Employers often require their employees to sign contracts that contain restrictive covenants that limit the actions the employee can take during and after the employment relationship. These restrictive covenants can range from prohibitions on the use of the employer’s confidential information (such as customer lists and business strategies), prohibiting solicitation of the employer’s customers or other employees, to denying the former employee the right to subsequent employment with a competitor.

Enforcing the restrictive covenant is a hurdle. State, rather than federal law, typically governs enforcement, and some states codify enforcement rules by statute. Although most states require reasonable restrictions in “restrictive covenants,” cases interpreting reasonableness can vary widely.

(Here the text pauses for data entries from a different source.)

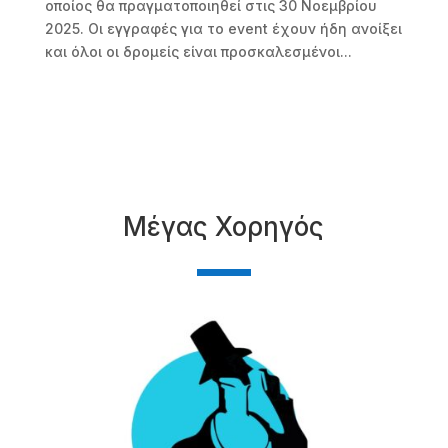
οποίος θα πραγματοποιηθεί στις 30 Νοεμβρίου
2025. Οι εγγραφές για το event έχουν ήδη ανοίξει
και όλοι οι δρομείς είναι προσκαλεσμένοι...
Μέγας Χορηγός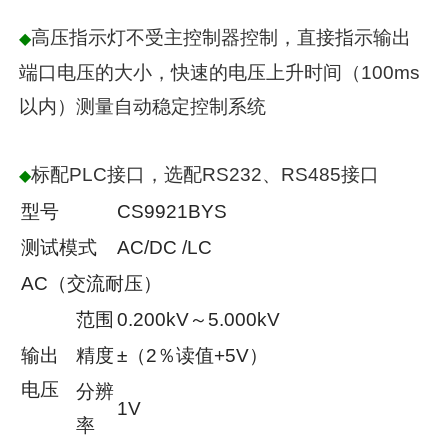
高压指示灯不受主控制器控制，直接指示输出
◆
端口电压的大小，快速的电压上升时间（100ms
以内）测量自动稳定控制系统
标配PLC接口，选配RS232、RS485接口
◆
型号
CS9921BYS
测试模式
AC/DC /LC
AC（交流耐压）
范围
0.200kV～5.000kV
输出
精度
±（2％读值+5V）
电压
分辨
1V
率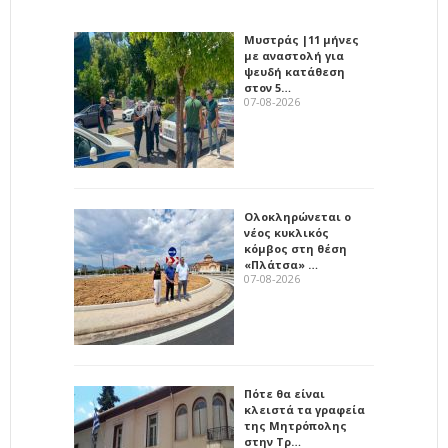
Μυστράς |11 μήνες
με αναστολή για
ψευδή κατάθεση
στον 5…
07-08-2026
Ολοκληρώνεται ο
νέος κυκλικός
κόμβος στη θέση
«Πλάτσα» …
07-08-2026
Πότε θα είναι
κλειστά τα γραφεία
της Μητρόπολης
στην Τρ…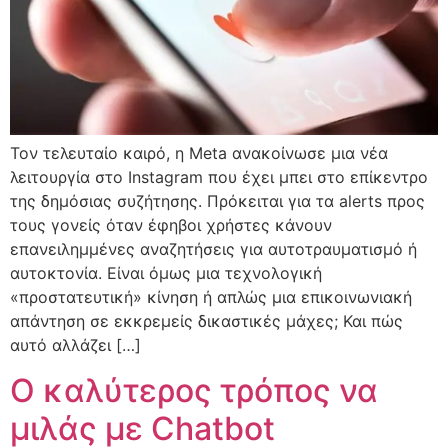
Τον τελευταίο καιρό, η Meta ανακοίνωσε μια νέα
λειτουργία στο Instagram που έχει μπει στο επίκεντρο
της δημόσιας συζήτησης. Πρόκειται για τα alerts προς
τους γονείς όταν έφηβοι χρήστες κάνουν
επανειλημμένες αναζητήσεις για αυτοτραυματισμό ή
αυτοκτονία. Είναι όμως μια τεχνολογική
«προστατευτική» κίνηση ή απλώς μια επικοινωνιακή
απάντηση σε εκκρεμείς δικαστικές μάχες; Και πώς
αυτό αλλάζει […]
Ο καλύτερος τρόπος να
μιλάς με Chatbot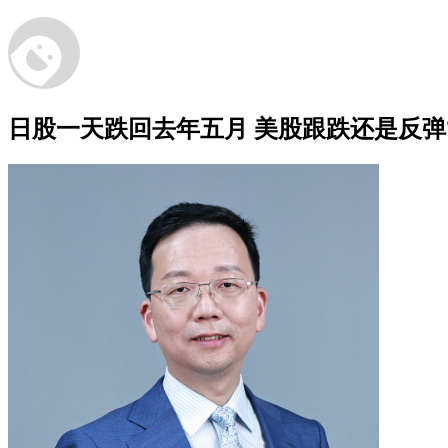
日股一天跌回去年五月 美股跟跌还是反弹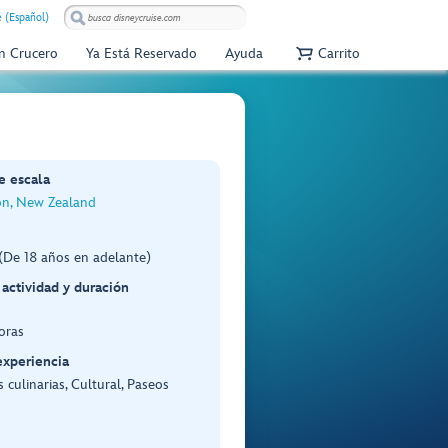
e (Español)
Un Crucero
Ya Está Reservado
Ayuda
Carrito
e escala
on, New Zealand
(De 18 años en adelante)
 actividad y duración
oras
experiencia
 culinarias, Cultural, Paseos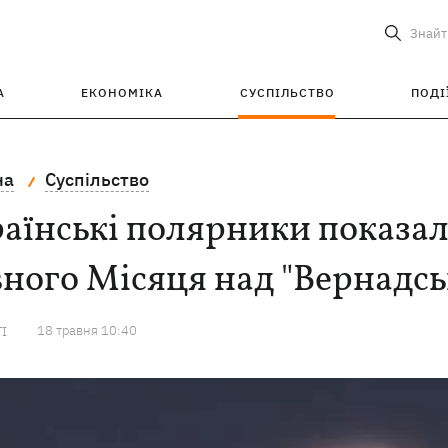
Знайт
А
ЕКОНОМІКА
СУСПІЛЬСТВО
ПОДІ
на
Суспільство
аїнські полярники показал
ного Місяця над "Вернадс
18 травня 10:40
ТІ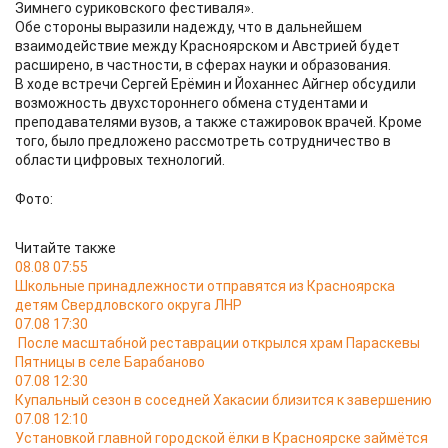
Зимнего суриковского фестиваля».
Обе стороны выразили надежду, что в дальнейшем
взаимодействие между Красноярском и Австрией будет
расширено, в частности, в сферах науки и образования.
В ходе встречи Сергей Ерёмин и Йоханнес Айгнер обсудили
возможность двухстороннего обмена студентами и
преподавателями вузов, а также стажировок врачей. Кроме
того, было предложено рассмотреть сотрудничество в
области цифровых технологий.
Фото:
Читайте также
08.08 07:55
Школьные принадлежности отправятся из Красноярска
детям Свердловского округа ЛНР
07.08 17:30
После масштабной реставрации открылся храм Параскевы
Пятницы в селе Барабаново
07.08 12:30
Купальный сезон в соседней Хакасии близится к завершению
07.08 12:10
Установкой главной городской ёлки в Красноярске займётся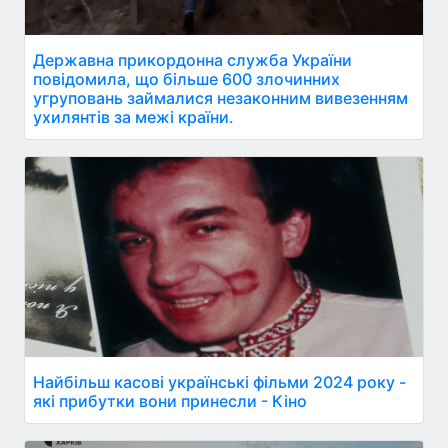
Державна прикордонна служба України
повідомила, що більше 600 злочинних
угруповань займалися незаконним вивезенням
ухилянтів за межі країни.
Найбільш касові українські фільми 2024 року -
які прибутки вони принесли - Кіно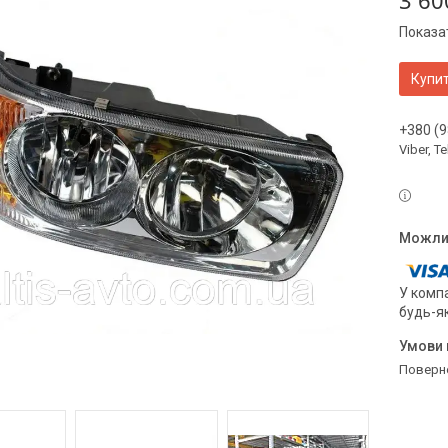
3 60
Показат
Купи
+380 (9
Viber, 
У компа
будь-я
поверн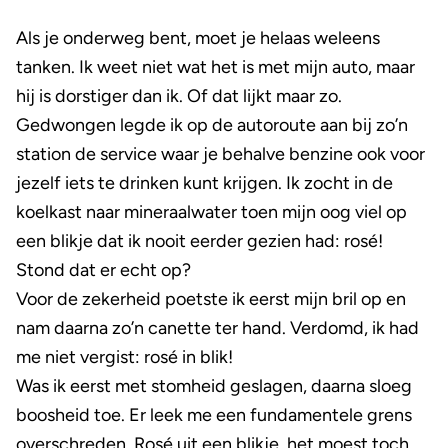
Als je onderweg bent, moet je helaas weleens
tanken. Ik weet niet wat het is met mijn auto, maar
hij is dorstiger dan ik. Of dat lijkt maar zo.
Gedwongen legde ik op de autoroute aan bij zo’n
station de service waar je behalve benzine ook voor
jezelf iets te drinken kunt krijgen. Ik zocht in de
koelkast naar mineraalwater toen mijn oog viel op
een blikje dat ik nooit eerder gezien had: rosé!
Stond dat er echt op?
Voor de zekerheid poetste ik eerst mijn bril op en
nam daarna zo’n canette ter hand. Verdomd, ik had
me niet vergist: rosé in blik!
Was ik eerst met stomheid geslagen, daarna sloeg
boosheid toe. Er leek me een fundamentele grens
overschreden. Rosé uit een blikje, het moest toch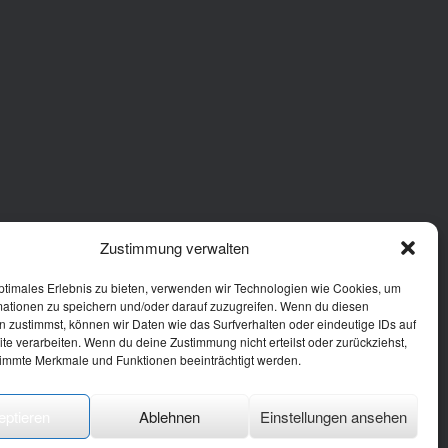
Zustimmung verwalten
ptimales Erlebnis zu bieten, verwenden wir Technologien wie Cookies, um
mationen zu speichern und/oder darauf zuzugreifen. Wenn du diesen
 zustimmst, können wir Daten wie das Surfverhalten oder eindeutige IDs auf
te verarbeiten. Wenn du deine Zustimmung nicht erteilst oder zurückziehst,
immte Merkmale und Funktionen beeinträchtigt werden.
eptieren
Ablehnen
Einstellungen ansehen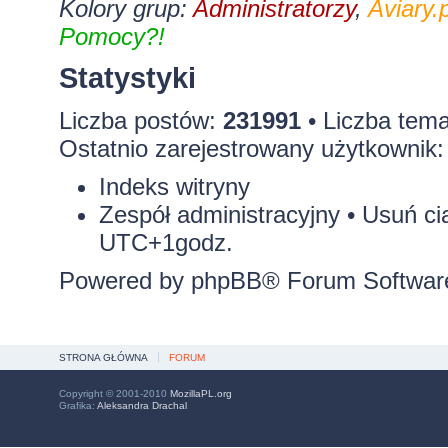
Kolory grup:
Administratorzy
,
Aviary.p
Pomocy?!
Statystyki
Liczba postów:
231991
• Liczba tem
Ostatnio zarejestrowany użytkownik
Indeks witryny
Zespół administracyjny
•
Usuń ci
UTC+1godz.
Powered by
phpBB
® Forum Softwar
STRONA GŁÓWNA
FORUM
Copyright © 2001-2010
MozillaPL.org
Grafika:
Aleksandra Drachal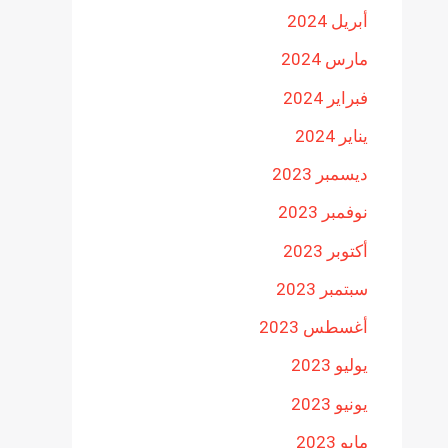
أبريل 2024
مارس 2024
فبراير 2024
يناير 2024
ديسمبر 2023
نوفمبر 2023
أكتوبر 2023
سبتمبر 2023
أغسطس 2023
يوليو 2023
يونيو 2023
مايو 2023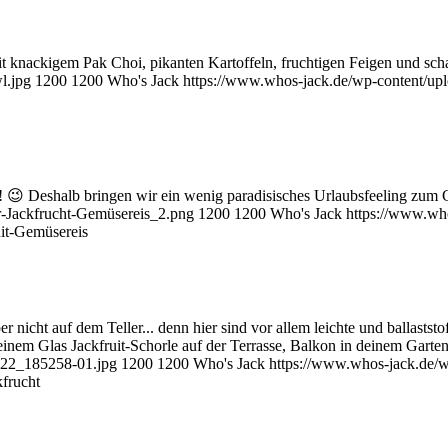
it knackigem Pak Choi, pikanten Kartoffeln, fruchtigen Feigen und schar
l.jpg
1200
1200
Who's Jack
https://www.whos-jack.de/wp-content/u
😉 Deshalb bringen wir ein wenig paradisisches Urlaubsfeeling zum G
-Jackfrucht-Gemüsereis_2.png
1200
1200
Who's Jack
https://www.wh
uit-Gemüsereis
 nicht auf dem Teller... denn hier sind vor allem leichte und ballaststo
einem Glas Jackfruit-Schorle auf der Terrasse, Balkon in deinem Garte
622_185258-01.jpg
1200
1200
Who's Jack
https://www.whos-jack.de/
kfrucht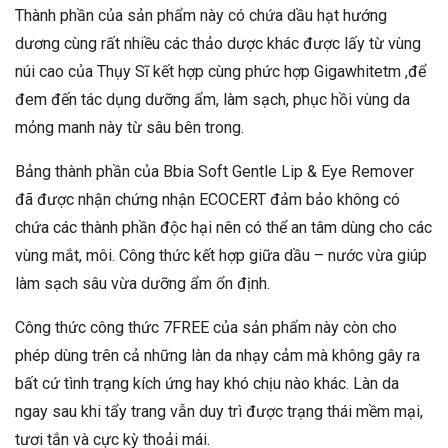
Thành phần của sản phẩm này có chứa dầu hạt hướng
dương cùng rất nhiều các thảo dược khác được lấy từ vùng
núi cao của Thụy Sĩ kết hợp cùng phức hợp Gigawhitetm ,để
đem đến tác dụng dưỡng ẩm, làm sạch, phục hồi vùng da
mỏng manh này từ sâu bên trong.
Bảng thành phần của Bbia Soft Gentle Lip & Eye Remover
đã được nhận chứng nhận ECOCERT đảm bảo không có
chứa các thành phần độc hại nên có thể an tâm dùng cho các
vùng mắt, môi. Công thức kết hợp giữa dầu – nước vừa giúp
làm sạch sâu vừa dưỡng ẩm ổn định.
Công thức công thức 7FREE của sản phẩm này còn cho
phép dùng trên cả những làn da nhạy cảm mà không gây ra
bất cứ tình trạng kích ứng hay khó chịu nào khác. Làn da
ngay sau khi tẩy trang vẫn duy trì được trạng thái mềm mại,
tươi tắn và cực kỳ thoải mái.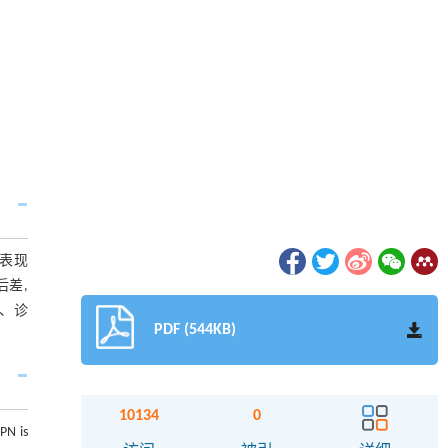
要表现
后差,
制、诊
PDF (544KB)
10134
0
PN is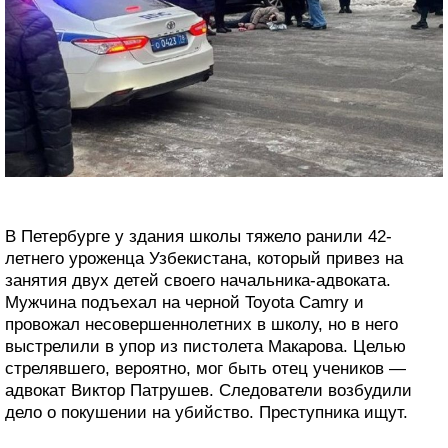
В Петербурге у здания школы тяжело ранили 42-
летнего уроженца Узбекистана, который привез на
занятия двух детей своего начальника-адвоката.
Мужчина подъехал на черной Toyota Camry и
провожал несовершеннолетних в школу, но в него
выстрелили в упор из пистолета Макарова. Целью
стрелявшего, вероятно, мог быть отец учеников —
адвокат Виктор Патрушев. Следователи возбудили
дело о покушении на убийство. Преступника ищут.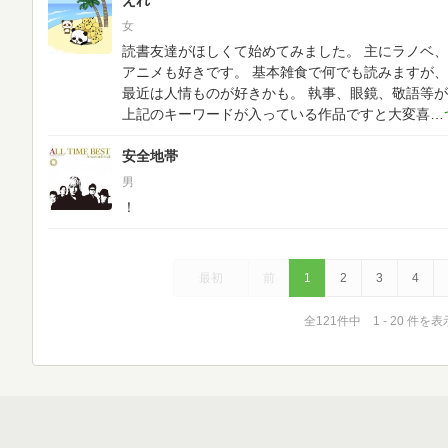
えれ
女
読書友達がほしくて始めてみました。
主にラノベ、
アニメも好きです。
基本雑食で何でも読みますが、
最近は人情ものが好きかも。
執事、眼鏡、敬語等が
上記のキーワードが入っている作品ですと大変喜
安全地帯
男
！
最初
前
1
2
3
4
全121件中 1 - 20 件を表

Restrictive covenants must be limited in breadth, duration, and geographic reach (we call these the “temporal” and “territorial” limitations) as necessary to protect the employer’s interests, otherwise, the restrictive covenant will be invalid.  For example, a typical restrictive covenant might prohibit the former employee from working for a competitor of the employer, or in a similar position, for 12 months after employment. State courts vary in their willingness to modify (or “blue-pencil”) an unreasonable restrictive covenant to make it reasonable (e.g. 12 months gets cut in half to six months), instead of simply finding the entire agreement unenforceable.

In addition to reasonableness, a restrictive covenant could fail for lack of consideration. Some states view continued at-will employment as sufficient consideration, whereas others require something more. In a trio of cases in the last few years, Illinois courts require a minimum of two (2) years of employment to support restrictive covenants in an employment agreement.

Generally, the issues involving restrictive covenants can be summed up as follows:

  • Is the restriction appropriately tailored to protect the employer’s particular business interests and vulnerabilities?  If not, out it goes – the restrictive covenant is not enforceable.
  • Did the employee benefit from entering into the agreement (a signing bonus, raise or some other additional benefit apart from work and salary that the employee would not have otherwise received)?  Again, if not, out it goes, particularly in Illinois if the employee has worked less than two (2) years.

Even assuming an employer can establish enforceability of the restrictive covenant, the employer must surmount the remaining hurdles of proving a breach of the agreement and resulting damages.

In addition to seeking damages, an employer will likely request equitable relief, which may include an injunction barring a former employee from disclosing the employer’s confidential information, soliciting its customers or employees, or working for its competitors for some period.

There are a number of reoccurring issues in employment litigation which experienced counsel will know how to handle.